Isolation and anxieties of Covid and Trump eras drive campus matchmaking model, and possible reinforcement of elite
Computerised romance surveys to show students their single most compatible person on campus are quickly gaining popularity in the US, easing pandemic isolation and anxiety while potentially reinforcing the inequities of elite higher education.
The phenomenon, known as Marriage Pact, began as a classroom project at Stanford University in 2017 and has since reached more than 65 campuses nationwide, mostly in the past year. They now include most of the Ivy League and an assortment of other top-ranked institutions.
Students at 2,500 other universities – most of US higher education – have taken steps towards joining, overwhelming the organisation’s intake capacity, said Marriage Pact co-founder Liam McGregor. Overseas interest, he said, has come from places that include Mexico, the UK, France, Italy and Singapore.
And where it’s been implemented, it’s been enthusiastically embraced, often with majorities of entire undergraduate populations answering the dozens of questions crafted for their particular campus.
The idea is a version of various online dating services, with the key distinction of providing just a once-a-year survey-driven recommendation of the single best fit for each participant within their campus enrolment.
The accompanying pitch is that students – especially at the nation’s most competitive institutions – are too busy during their four years of academic studies to seriously assess potential romantic partners and yet will never again live in such an ideal environment to find them.
“Let’s just put it out there: college is the best place to find The One,” the Marriage Pact says in its promotional material. “And you won’t be here forever.”
The Marriage Pact slogan refers to the idea that young people – such as in an episode of the popular 1990s-era television series Friends – should have in mind a person to marry if they otherwise haven’t found someone by about the age of 40.

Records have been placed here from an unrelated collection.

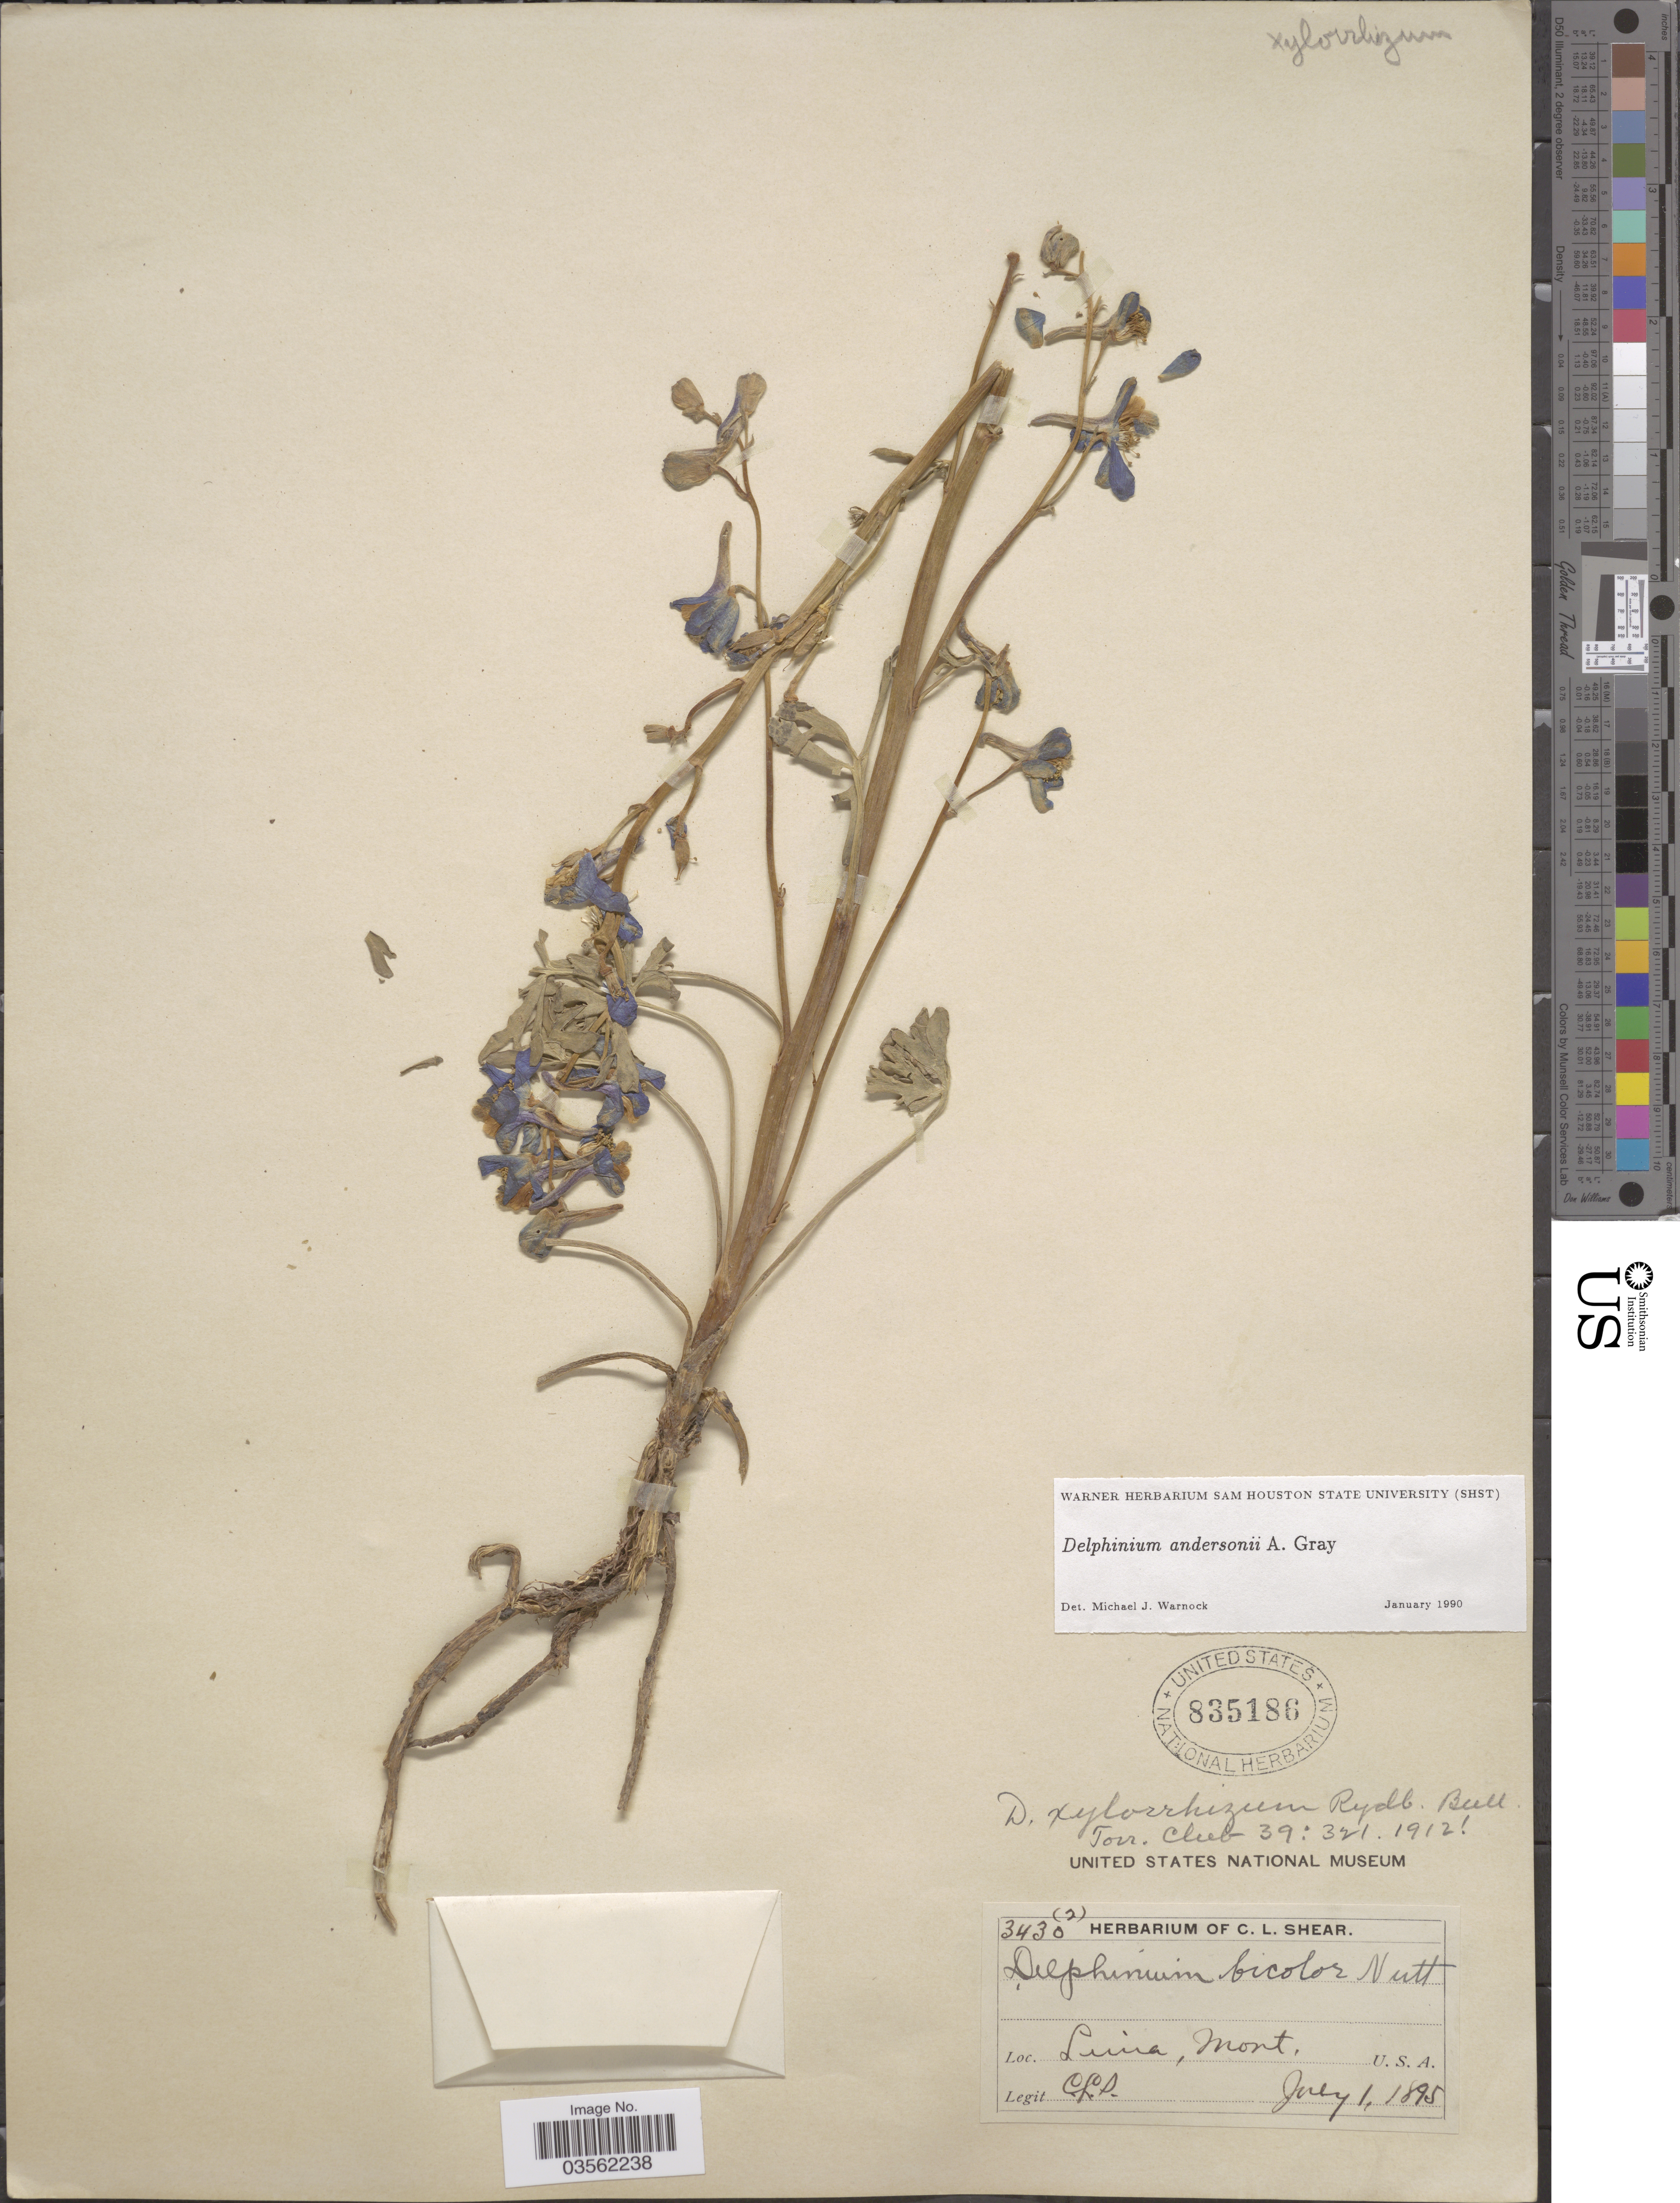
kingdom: Plantae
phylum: Tracheophyta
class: Magnoliopsida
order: Ranunculales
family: Ranunculaceae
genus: Delphinium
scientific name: Delphinium andersonii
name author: A. Gray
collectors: C. L. Shear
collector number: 3430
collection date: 1895-07-01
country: United States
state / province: Montana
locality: Lima.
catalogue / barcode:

The Marriage Pact and outside experts attribute the programme’s popularity to factors – beyond the technological capacity to do it – that include women increasingly feeling harassed in dating environments; shifts in gender identities that complicate in-person encounters; and the social isolation and anxieties of the Covid and Trump eras.
Yet one broad expectation of the project is the even greater likelihood of people staying within their own educational and societal divisions. Even before the Marriage Pact arrived, a 2013 study by Facebook found US college graduates marrying at older ages but still ending up with people from their own educational background – 28 per cent of married graduates using the social platform attended the same college as their spouse, and 15 per cent attended the same high school.
“Decades ago, it was more common to have people marry with less similar incomes and educational goals,” said Robert Kelchen, a professor of higher education at the University of Tennessee-Knoxville who has studied college-marriage associations. “But assortative mating – driven in part by social pressure – has likely reinforced income inequality.”
Mr McGregor, a 2020 Stanford graduate, developed the Marriage Pact concept with a classmate, Sophia Angus-Sterling, a 2019 graduate. They hoped that year to collect 200 student responses for their real-world market design final project, and were quickly overwhelmed by 4,000.
Mr McGregor took a job as a data scientist at Microsoft after graduation, before returning to the Marriage Pact to try running it as a business. He admitted uncertainties about how the initiative might make money, as well as over questions of its social implications.
In an interview, Mr McGregor expressed confidence that the Marriage Pact would counter homophily – the tendency of people to seek romantic partners who seem similar by most outward measures – because its long list of questions aims to identify values rather than just compile current interests.
“Marriage Pact combats homophily by letting you look deeper down rather than at surface-level commonalities,” Mr McGregor said. But he acknowledged not having any evidence that the bottom-line result wouldn’t simply end up reinforcing connections between people of comparable educational and societal backgrounds.
Galit Atlas, a clinical assistant professor of psychotherapy and psychoanalysis at New York University, said she saw the Marriage Pact quite clearly pushing people towards the familiar, especially at a time of great social upheaval and uncertainty.
The list of participating Marriage Pact institutions so far is heavily weighted toward selective universities, and Dr Atlas said she expected that would be the case. “The reason is that most people are drawn to the idea that once they get into an elite school, they will have a safe path,” she said. “The Marriage Pact provides another reassurance that they are secure.”
Mr McGregor said he couldn’t readily explain his method of picking among the 2,500 institutions applying to join. “That’s a great question,” he said, before adding: “The amount of interest, the fit for the school – for example, if we’ve done similar schools.”